You create a Underscores starter kit by going to their website and entering a theme name and clicking “Generate.” However, it get’s much more interesting when you click “Advanced Options” and find out that you can enter most of your themes meta-data and one mysterious checkbox: “
It turns out that checkbox does a bit of magic. It adds a “Sass” directory tree with a sassified version of style.css which gives you a more organized method of dealing the your theme styles. For a peek at the magic of Sass you’ll want to visit over the their website.
Sass takes “style.scss” and turns it into “style.css,” the only problem is it’s rather recalcitrant in putting the css file in the same directory or in the “../css” directory which WordPress really doesn’t care for. Or does it?
Style.css is used for two different purposes: a) To obtain the theme meta-data and b) To provide the css styles for the theme. It turns out the it’s relatively easy to split theme across two files.

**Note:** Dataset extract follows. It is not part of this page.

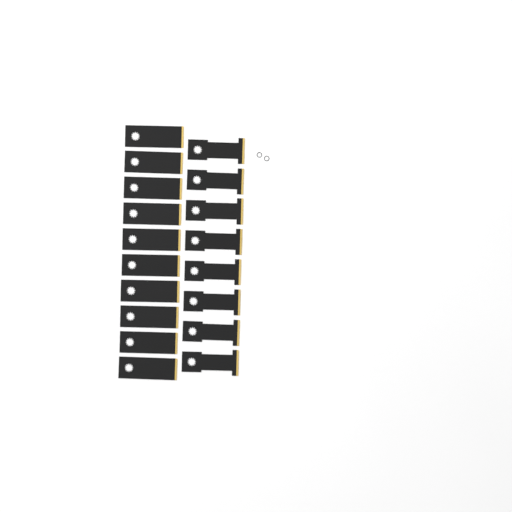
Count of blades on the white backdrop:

Here’s how:
In functions.php we want to change the style sheet enqueue (remember that we started out from Underscores?):
From: wp_enqueue_style('xxx-style', get_stylesheet_uri() );
To: wp_enqueue_style('xxx-style', get_stylesheet_directory_uri()."/sass/style.css" ):
To avoid confusing myself, I remove the theme metadata from sass/style.css which has the added benefit of a bit less code in the style sheet.
I then remove all the styles from the top level “style.css” and put a note in to “Look for them in the sass directory tree.” I’m going to eat my cake now and admire it afterwards.